Landscape Character and Land Uses
Sway Civil Parish consists of some 1321 hectares (3263 acres) at the southern edge of the New Forest, entirely within the New Forest National Park, and sufficiently inland to have no strong maritime influences. The land is mostly thin topsoil over clay, and there are two main stream-valleys running through the parish down towards the sea. Some 8% of the area is less than 20m above sea level - mostly in the valley of the Avon Water and those areas can be particularly water-logged. However because of the clay much of the parish has poor drainage and therefore includes a network of ditches and small brooks.
Lowland grassland dominates the rural scene. In terms of land usage the parish may conveniently be considered as three different areas: the Open Forest, the Defined Village and the remainder - the Outer Parish.
The Open Forest comprises about 19% of the land area, mostly in the north of the Parish. Most of that is open heathland or wet heathland, with some broadleaved woodland and only a minor portion is tree plantation. Because of the wetter ground Sway Open Forest contains some notable lowland fen, marsh and swamp and dwarf shrub heath.
The Defined Village covers only some 6% of the land area, but the large majority of the population of the Parish reside here. It is dominated by residential property and curtilage, accompanying infrastructure and also contains almost all the recreational space. The land of this large but quiet village is now almost entirely built upon. The Defined Village lies towards the north of the Parish, close to the Open Forest.
The Outer Parish covering the remaining three quarters of the parish area is dominated by grassland (pasture and meadow) predominantly used for recreational horse-keeping. It includes a significant portion of agriculture and woodland as well as residential property and infrastructure. Rolling grassland, fencing, managed ditches and hedges and occasional buildings, sometimes in clusters, can be seen; with minor roads connecting them. Part of the village of Tiptoe is in the western end of the parish (the majority of Tiptoe coming under Hordle Parish.)
In addition to the Open Forest area, the Outer Parish includes a number of designated areas. There are two lowland acid grassland Sites of Special Scientific Interest: at Lower Mead End Farm and Fir Tree Farm. In addition, there are Six Sites of Importance for Nature Conservation (SINCs), being Barrows Copse, Hollow Wood, Silver Street Wood, Hordle Grange Wood, Passford Water and Switchells Wood - a number of which have rights of way passing through them or alongside. The Sway Tower Conservation Area was the subject of a comprehensive Character Appraisal report by the National Park Authority in March 2010 and everyone with land and/or property within that area should be aware of the special characteristics of the area.
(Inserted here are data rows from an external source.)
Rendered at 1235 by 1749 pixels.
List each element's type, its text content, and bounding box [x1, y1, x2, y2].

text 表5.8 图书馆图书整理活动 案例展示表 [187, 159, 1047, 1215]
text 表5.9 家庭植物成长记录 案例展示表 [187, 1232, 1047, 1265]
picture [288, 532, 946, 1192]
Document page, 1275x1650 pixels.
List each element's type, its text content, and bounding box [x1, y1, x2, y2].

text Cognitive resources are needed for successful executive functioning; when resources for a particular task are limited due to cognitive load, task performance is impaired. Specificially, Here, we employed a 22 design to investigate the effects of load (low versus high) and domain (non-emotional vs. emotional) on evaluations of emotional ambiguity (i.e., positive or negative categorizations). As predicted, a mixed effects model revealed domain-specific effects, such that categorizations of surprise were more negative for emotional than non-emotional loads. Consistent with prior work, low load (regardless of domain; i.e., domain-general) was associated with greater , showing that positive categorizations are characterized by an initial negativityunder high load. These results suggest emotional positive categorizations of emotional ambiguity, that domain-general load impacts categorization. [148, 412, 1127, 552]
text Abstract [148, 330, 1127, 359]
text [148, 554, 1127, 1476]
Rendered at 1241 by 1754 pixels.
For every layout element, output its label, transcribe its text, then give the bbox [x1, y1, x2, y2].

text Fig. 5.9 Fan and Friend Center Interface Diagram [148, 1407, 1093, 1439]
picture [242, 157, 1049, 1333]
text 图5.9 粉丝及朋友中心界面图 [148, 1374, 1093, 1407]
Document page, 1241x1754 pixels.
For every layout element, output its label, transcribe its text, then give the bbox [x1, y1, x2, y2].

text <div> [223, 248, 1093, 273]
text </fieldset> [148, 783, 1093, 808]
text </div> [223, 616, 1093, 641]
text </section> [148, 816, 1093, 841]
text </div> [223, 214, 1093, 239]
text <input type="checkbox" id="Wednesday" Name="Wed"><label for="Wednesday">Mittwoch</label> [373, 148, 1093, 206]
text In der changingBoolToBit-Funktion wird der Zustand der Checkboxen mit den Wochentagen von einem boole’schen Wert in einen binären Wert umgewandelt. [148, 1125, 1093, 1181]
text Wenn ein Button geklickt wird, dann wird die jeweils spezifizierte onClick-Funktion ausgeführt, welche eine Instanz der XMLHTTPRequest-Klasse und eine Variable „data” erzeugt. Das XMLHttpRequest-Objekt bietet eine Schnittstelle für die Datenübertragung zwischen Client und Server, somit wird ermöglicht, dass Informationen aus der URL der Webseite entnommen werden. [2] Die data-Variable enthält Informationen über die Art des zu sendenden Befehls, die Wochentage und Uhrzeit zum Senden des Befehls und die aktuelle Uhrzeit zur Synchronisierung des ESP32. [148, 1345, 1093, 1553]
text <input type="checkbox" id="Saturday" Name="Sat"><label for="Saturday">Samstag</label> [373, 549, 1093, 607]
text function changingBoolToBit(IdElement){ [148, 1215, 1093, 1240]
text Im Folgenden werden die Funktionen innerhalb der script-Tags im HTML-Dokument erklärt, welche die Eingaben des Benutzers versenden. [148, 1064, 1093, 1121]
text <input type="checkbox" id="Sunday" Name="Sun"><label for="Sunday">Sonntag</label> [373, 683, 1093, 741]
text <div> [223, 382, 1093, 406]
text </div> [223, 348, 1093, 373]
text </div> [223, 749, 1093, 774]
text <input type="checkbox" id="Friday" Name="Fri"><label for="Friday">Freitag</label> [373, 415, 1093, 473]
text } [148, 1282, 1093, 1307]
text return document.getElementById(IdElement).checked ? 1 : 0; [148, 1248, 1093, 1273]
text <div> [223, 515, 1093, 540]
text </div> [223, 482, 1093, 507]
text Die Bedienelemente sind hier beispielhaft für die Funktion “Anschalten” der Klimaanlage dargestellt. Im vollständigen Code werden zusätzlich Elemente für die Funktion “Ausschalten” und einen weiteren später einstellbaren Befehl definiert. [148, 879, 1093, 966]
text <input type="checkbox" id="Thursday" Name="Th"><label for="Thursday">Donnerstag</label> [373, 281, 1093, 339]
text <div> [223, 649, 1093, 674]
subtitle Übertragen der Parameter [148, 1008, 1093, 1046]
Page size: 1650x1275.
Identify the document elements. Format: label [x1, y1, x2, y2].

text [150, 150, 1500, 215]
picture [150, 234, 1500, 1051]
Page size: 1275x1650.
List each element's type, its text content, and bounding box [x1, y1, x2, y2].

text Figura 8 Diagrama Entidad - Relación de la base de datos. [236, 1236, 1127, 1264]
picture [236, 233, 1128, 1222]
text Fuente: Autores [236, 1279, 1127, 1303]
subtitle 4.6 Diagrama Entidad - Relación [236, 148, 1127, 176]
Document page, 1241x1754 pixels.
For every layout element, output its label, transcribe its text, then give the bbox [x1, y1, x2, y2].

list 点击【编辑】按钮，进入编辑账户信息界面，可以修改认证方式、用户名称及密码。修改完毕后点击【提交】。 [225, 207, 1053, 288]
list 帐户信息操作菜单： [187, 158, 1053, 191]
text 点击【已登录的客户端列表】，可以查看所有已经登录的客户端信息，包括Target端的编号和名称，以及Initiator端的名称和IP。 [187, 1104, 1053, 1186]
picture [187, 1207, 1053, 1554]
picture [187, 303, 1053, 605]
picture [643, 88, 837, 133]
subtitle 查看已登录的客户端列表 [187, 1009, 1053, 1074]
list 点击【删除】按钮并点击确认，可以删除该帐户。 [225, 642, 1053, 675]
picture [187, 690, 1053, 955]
The designated areas cover a larger area than the defined village and adding in the remainder of the Open Forest means that more than 20% of the area of Sway has an additional level of protection.
Settlement pattern and character
Following the Enclosure Act of 1811 and the building of the railway station in 1888 the Defined Village shifted from Durns Town to an area between Manchester Road, Brighton Road/Station Road and Church Road.
This area sits to the north of the parish, on the edge of the Open Forest and was developed piecemeal as the majority of fields were sold off to developers during the 20th century. This has led to the main settlements of Sway having a broad mixture of property not only in style but also in size; however most properties sit within generous plot sizes.
Further roads lead off the centre of the village to individual houses and farms with properties varying in size from substantial detached buildings in large plots and small holdings to smaller bungalows and detached housing.
Other groups of development can be found in Pauls Lane and Kings Lane with the majority of housing consisting of 1960's and 1970's smaller detached properties within long thin plots and dormer bungalows and mixed housing on the west side of Pitmore Lane between Kings Lane and Sway Road.